(Collected data)
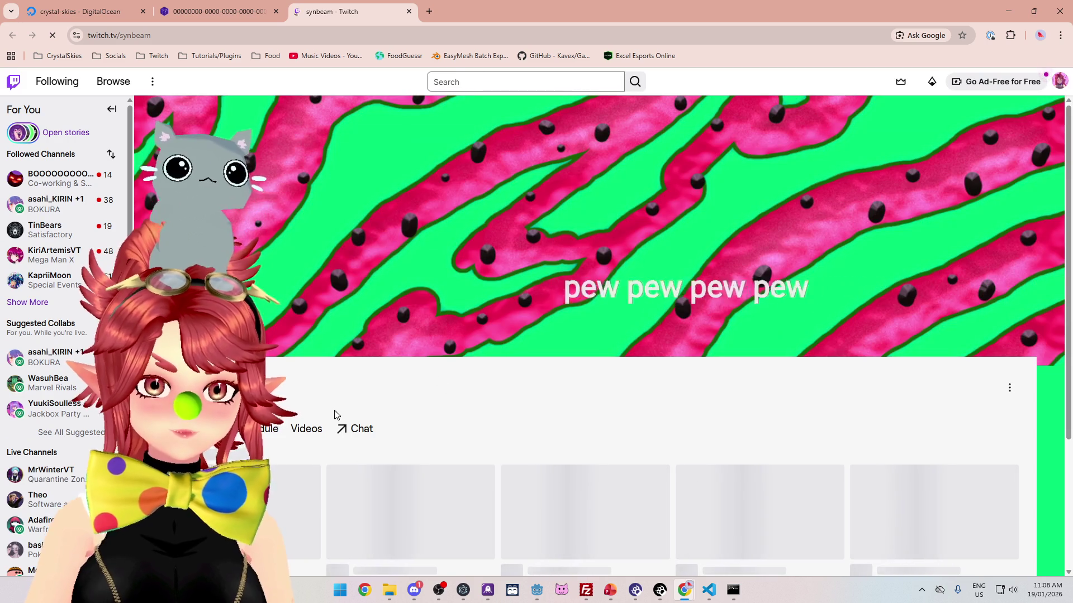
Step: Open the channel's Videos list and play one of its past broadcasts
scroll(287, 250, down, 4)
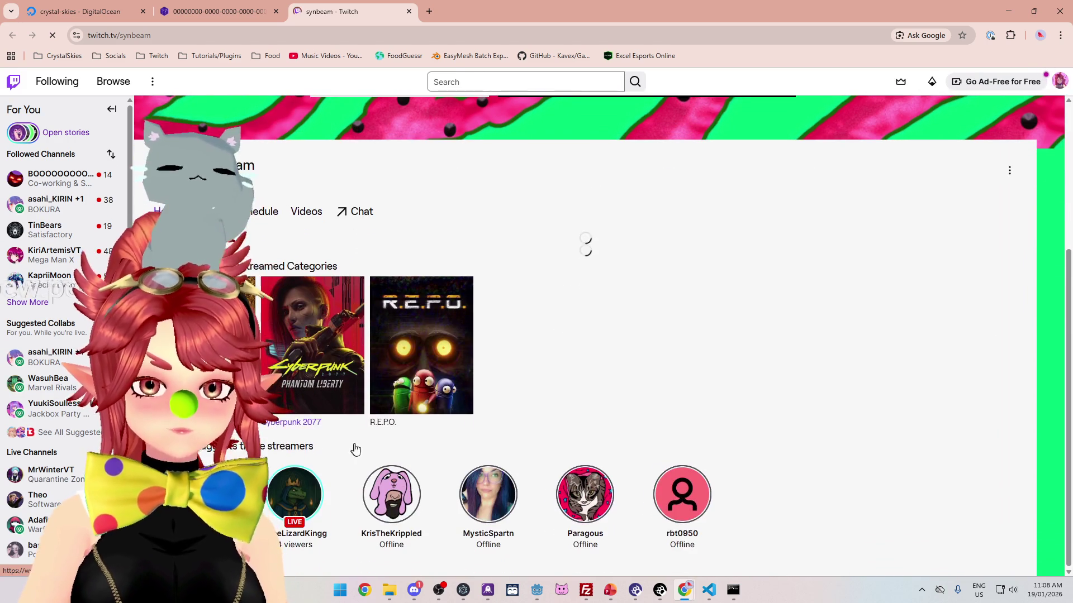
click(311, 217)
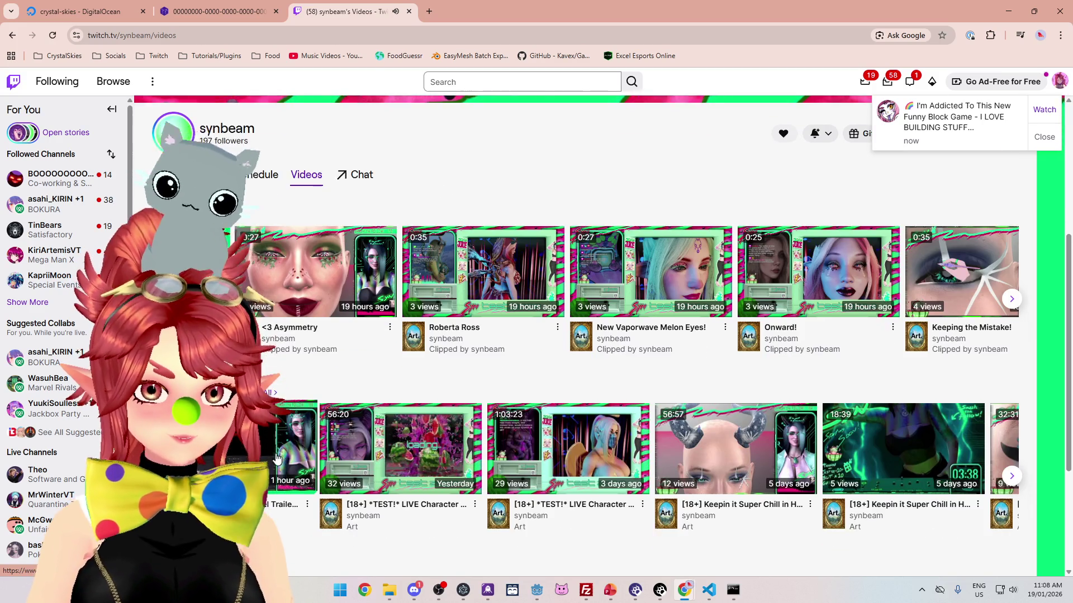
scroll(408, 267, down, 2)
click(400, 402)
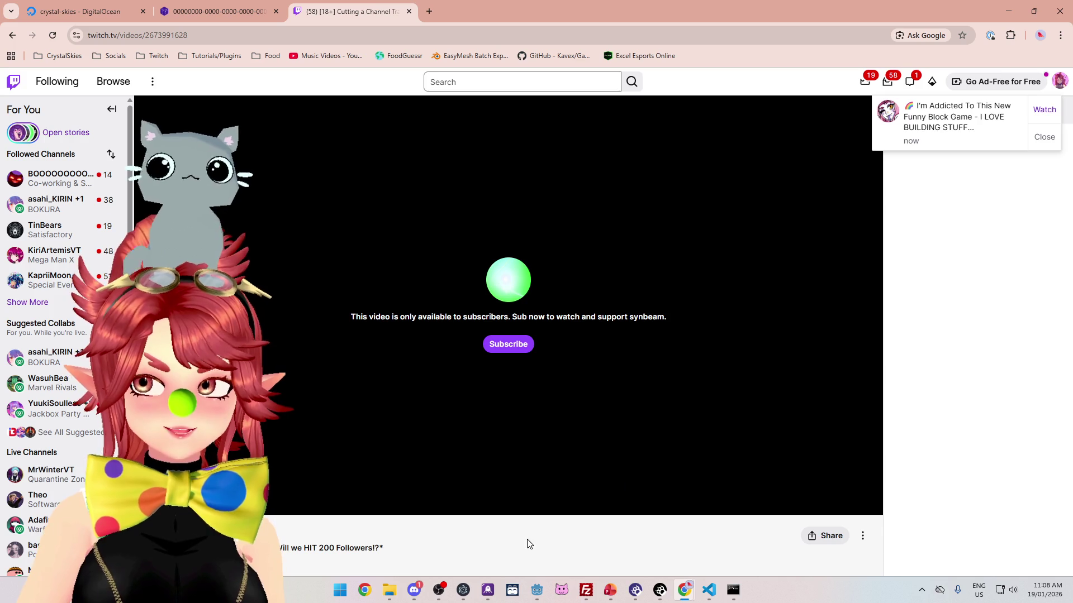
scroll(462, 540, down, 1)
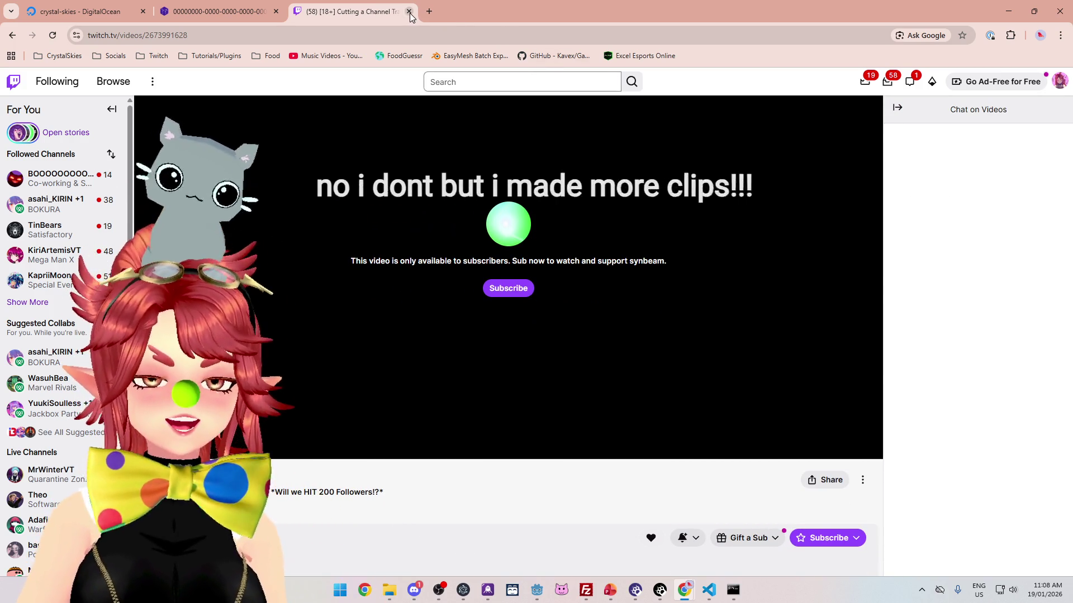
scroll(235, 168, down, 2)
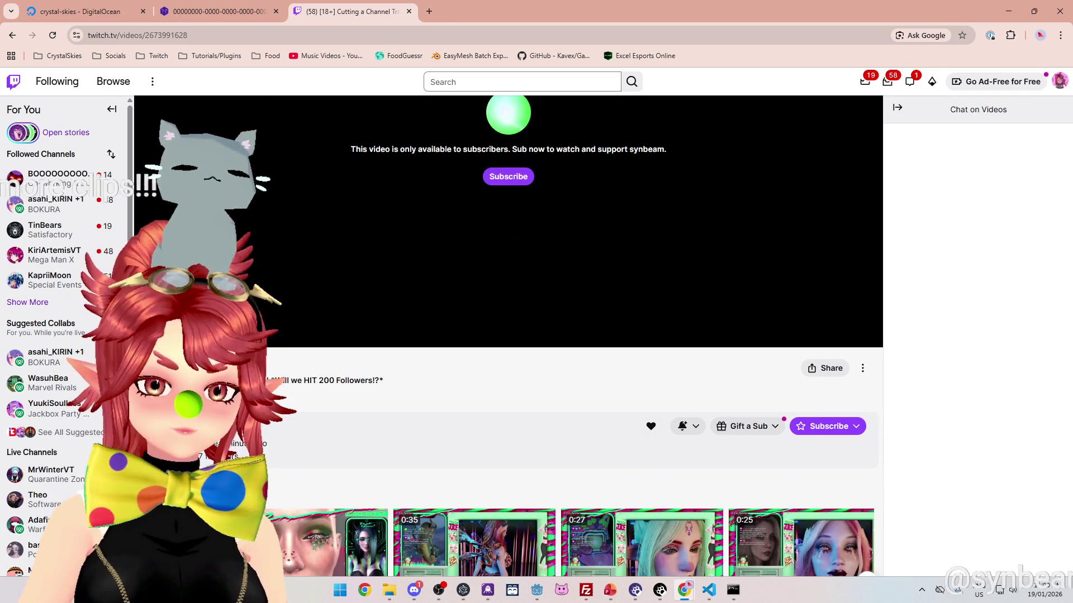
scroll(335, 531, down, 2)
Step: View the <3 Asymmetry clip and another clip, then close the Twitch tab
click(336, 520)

What you should do:
A verbatim copy of every record is required, with all pictures excluded.

Solution to the problem:
Step: Open the channel's Videos list and play one of its past broadcasts
scroll(287, 250, down, 4)
click(311, 217)
scroll(408, 267, down, 2)
click(400, 402)
scroll(462, 540, down, 1)
scroll(235, 168, down, 2)
scroll(335, 531, down, 2)
Step: View the <3 Asymmetry clip and another clip, then close the Twitch tab
click(336, 520)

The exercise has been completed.